The moment seemed distinctly brittle compared to their earlier camaraderie and she didn’t know what to say. Ever since he’d come back into her life she’d wanted him to open up to her like this and share more of himself but now she felt that it would be invasive to ask him to continue because it was obvious these memories were incredibly painful.
He regarded her from beneath his long lashes, a look of self-disgust etched across his face. ‘You don’t want to know what I did?’
The quietly spoken question was savage and underscored by deep pain. Imogen swallowed heavily.
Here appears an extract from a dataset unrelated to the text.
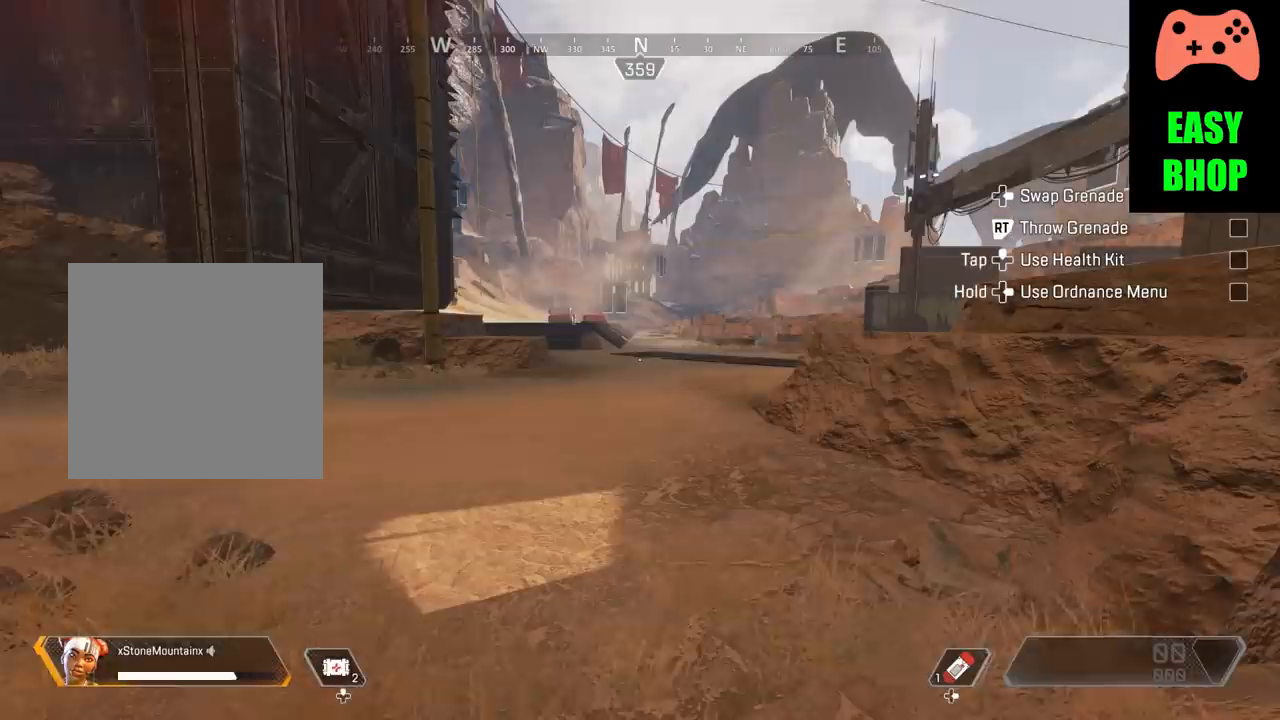
{"buttons": [], "left_stick": "center", "right_stick": "center", "events": []}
She wanted to go to him and offer comfort but she had no idea how he’d respond to that kind of overture other than to disconnect from her again and it pained her to feel so awkward at a time when she felt he needed her the most. ‘Only if you want to tell me,’ she said, deciding that the decision had to be his alone without any real prompting from her.
He scrubbed a hand across his face in a gesture she knew meant that he was stressed and her heart went out to him.
‘If we stay here for any length of time you’ll find out anyway.’ The words were toneless, as if he’d locked all emotion about what he was about to reveal in a place he could no longer access. ‘When I was fifteen my mother and twin sister were killed in a car accident because my father’s soldiers were chasing after them.’
His twin sister?
‘Oh, Nadir, that’s horrible.’ She knew words were inadequate in the face of losing someone special because she still remembered how it had felt to lose her mother but she said it anyway because she wanted him to know that she was there for him. ‘Why would they do that?’
‘My sister suffered from Tourette’s syndrome and my father never accepted her condition.’ His tone was layered with resentment and contempt. ‘As she got older my mother saw how detrimental life was for her in Bakaan and she wanted to move to somewhere in Europe.’ His expression hardened. ‘My father refused her request even though they were divorced and so she decided to do it in secret. I was supposed to go with them but I knew my father would be angry and I didn’t trust what he would do once he found out.’
Almost afraid to ask the obvious question, she did anyway. ‘And did you? Go with them?’
He walked away from her towards the windows and leant his arms against the frame as he gazed out at the darkness. ‘No.’
If Imogen had ever heard a more bleak word she couldn’t remember it and she waited for him to continue, suspecting that whatever he revealed next cut right to the core of who he was as a man. ‘Selfishly, I didn’t want them to leave either and so I told my father the plan.’ He gave a brittle laugh. ‘He set his men onto them; my mother panicked during the chase and rolled the car down a steep incline. They died instantly, so I was told. A small comfort, wouldn’t you say?’
Imogen sat so perfectly still she wasn’t even breathing—she didn’t know what to say. It was clear that he blamed himself for their accident and she wasn’t sure words alone would be sufficient to ever relieve his guilt. And in a way she understood how he felt because she was sure if their situations were reversed she’d feel just as awful as he did about it. But she also knew that he had to deal with his guilt and let it go because it really hadn’t been his fault.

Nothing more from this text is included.